→ **What is expected**
Can you convert the records below into a Markdown table with the columns Row and Line text, one numbered row per line, skipping the blank lines and leaving out the pictures?

▼▼▼

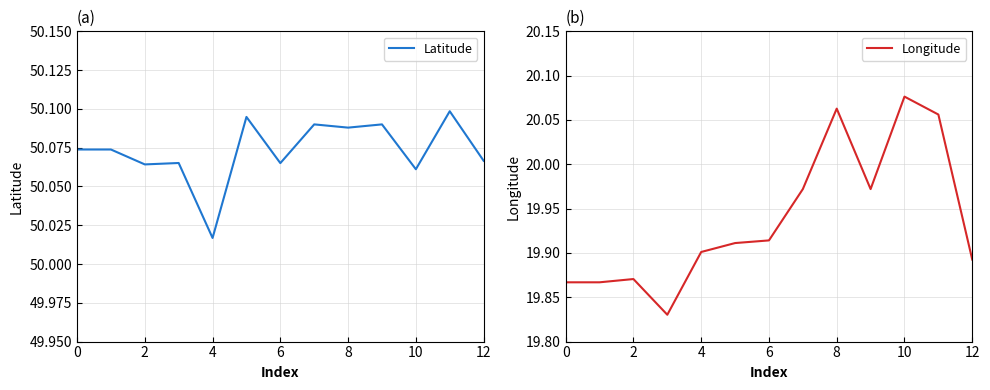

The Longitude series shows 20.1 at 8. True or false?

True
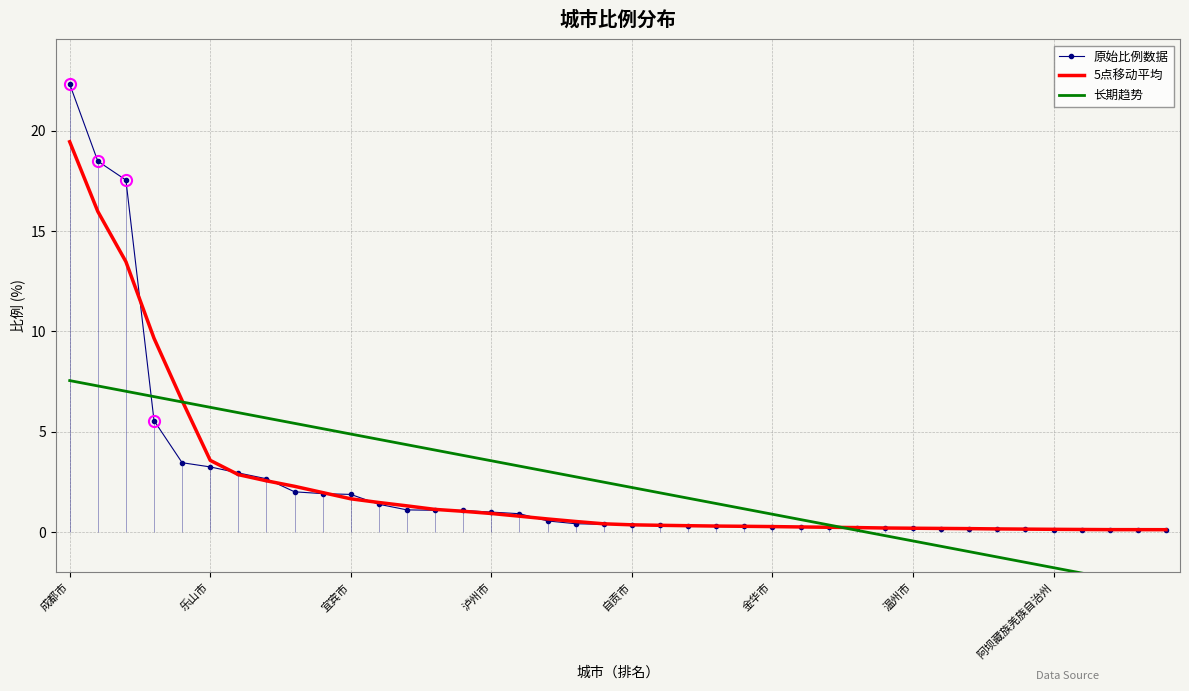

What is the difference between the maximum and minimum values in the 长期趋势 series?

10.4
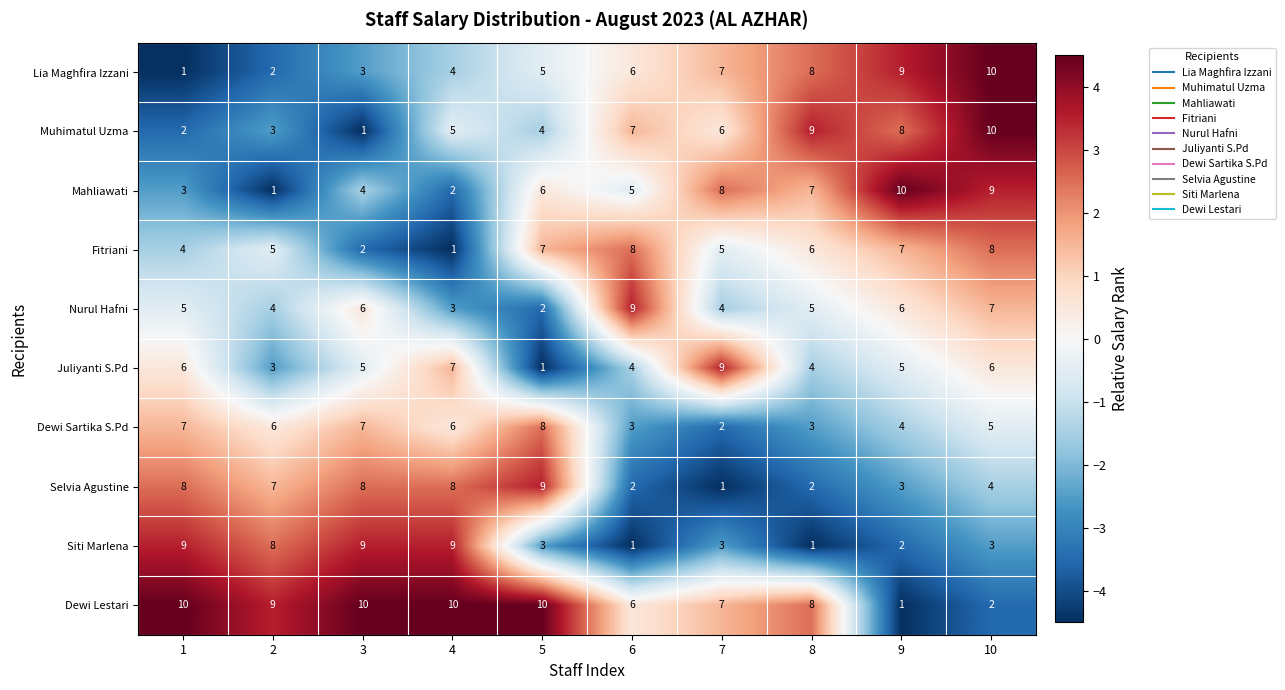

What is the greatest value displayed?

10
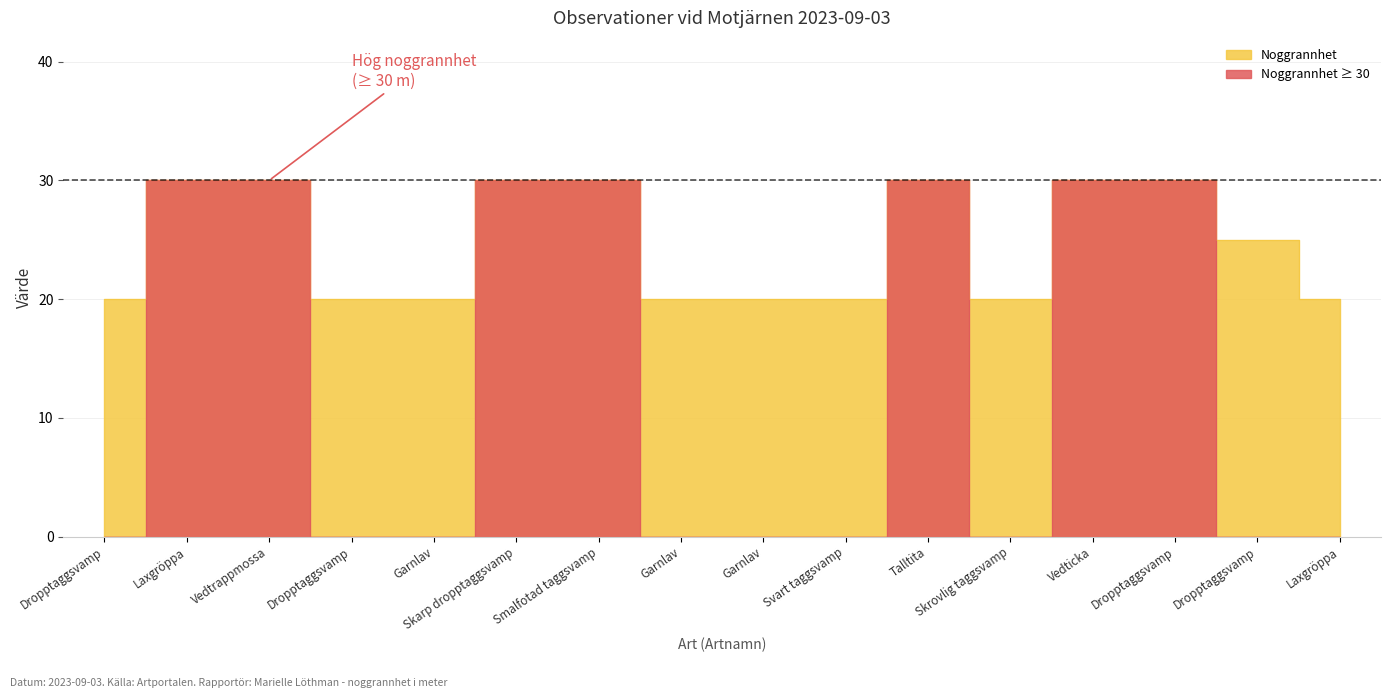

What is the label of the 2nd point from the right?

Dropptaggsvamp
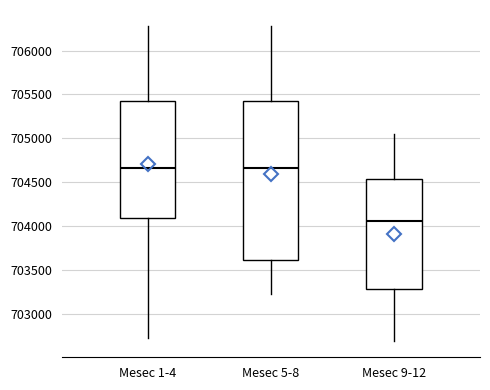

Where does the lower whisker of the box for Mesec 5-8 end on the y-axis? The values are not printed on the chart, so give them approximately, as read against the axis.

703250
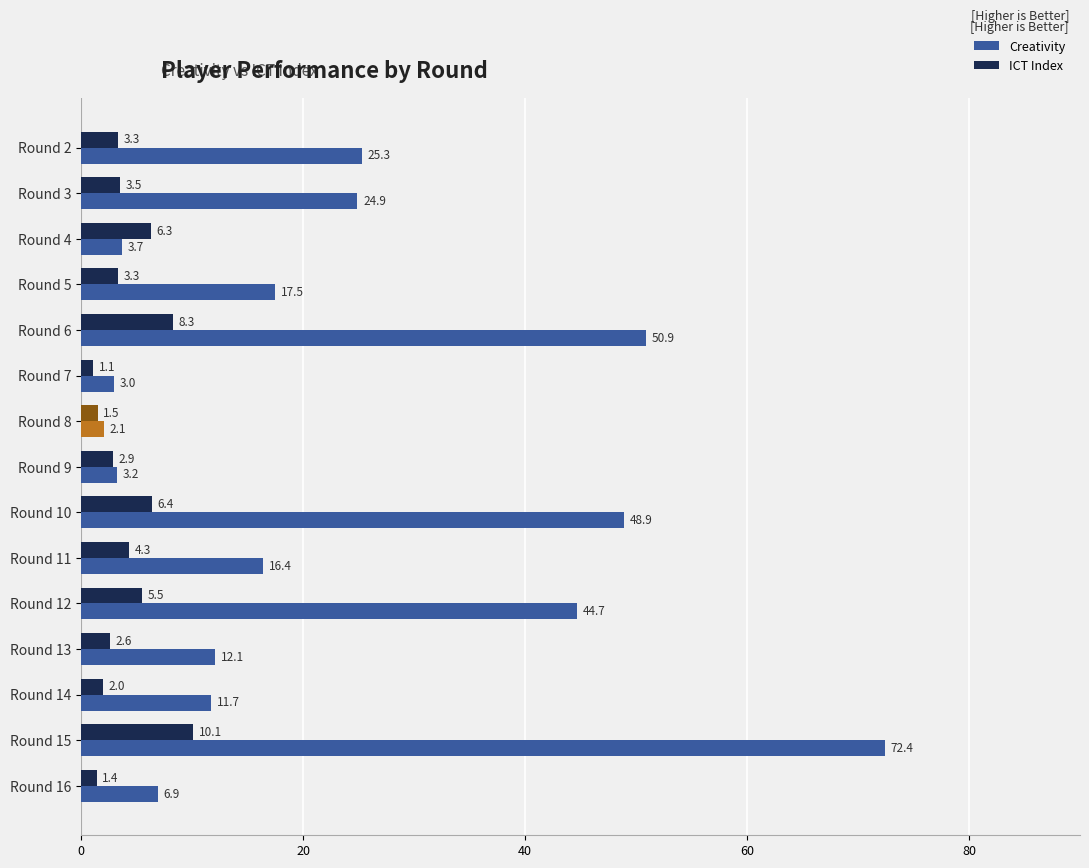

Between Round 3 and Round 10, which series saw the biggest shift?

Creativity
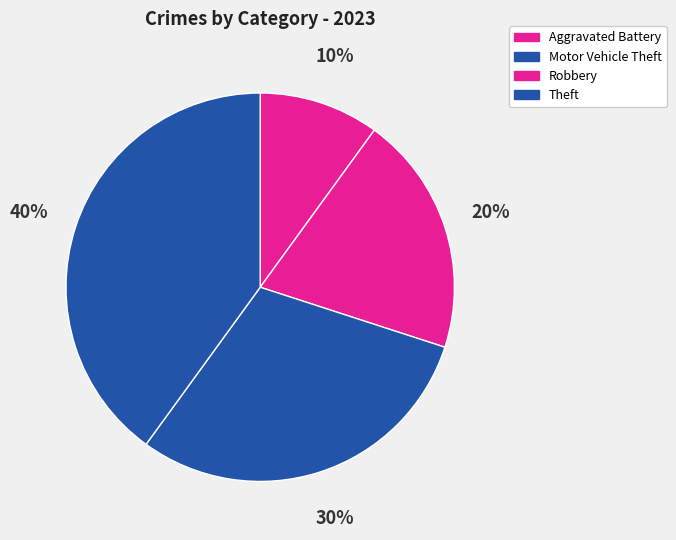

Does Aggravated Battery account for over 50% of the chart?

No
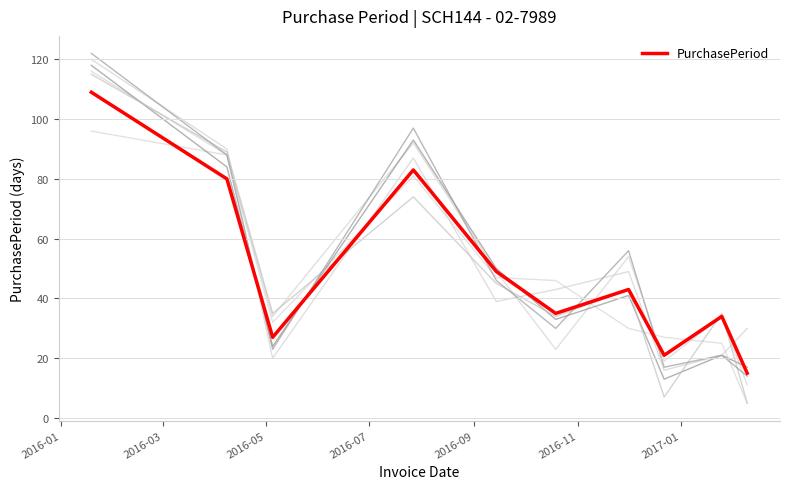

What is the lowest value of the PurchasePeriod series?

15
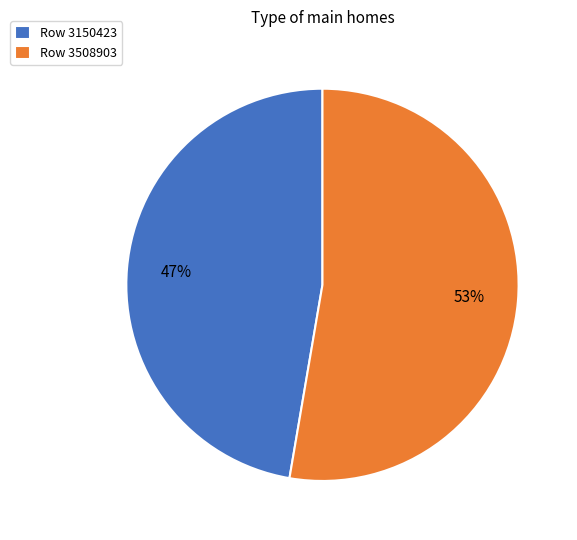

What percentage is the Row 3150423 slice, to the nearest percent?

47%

▲▲▲

→ **Answer to this exercise**
| Row | Line text |
|---|---|
| 1 | The Longitude series shows 20.1 at 8. True or false? |
| 2 | True |
| 3 | What is the difference between the maximum and minimum values in the 长期趋势 series? |
| 4 | 10.4 |
| 5 | What is the greatest value displayed? |
| 6 | 10 |
| 7 | What is the label of the 2nd point from the right? |
| 8 | Dropptaggsvamp |
| 9 | Where does the lower whisker of the box for Mesec 5-8 end on the y-axis? The values are not printed on the chart, so give them approximately, as read against the axis. |
| 10 | 703250 |
| 11 | Between Round 3 and Round 10, which series saw the biggest shift? |
| 12 | Creativity |
| 13 | Does Aggravated Battery account for over 50% of the chart? |
| 14 | No |
| 15 | What is the lowest value of the PurchasePeriod series? |
| 16 | 15 |
| 17 | What percentage is the Row 3150423 slice, to the nearest percent? |
| 18 | 47% |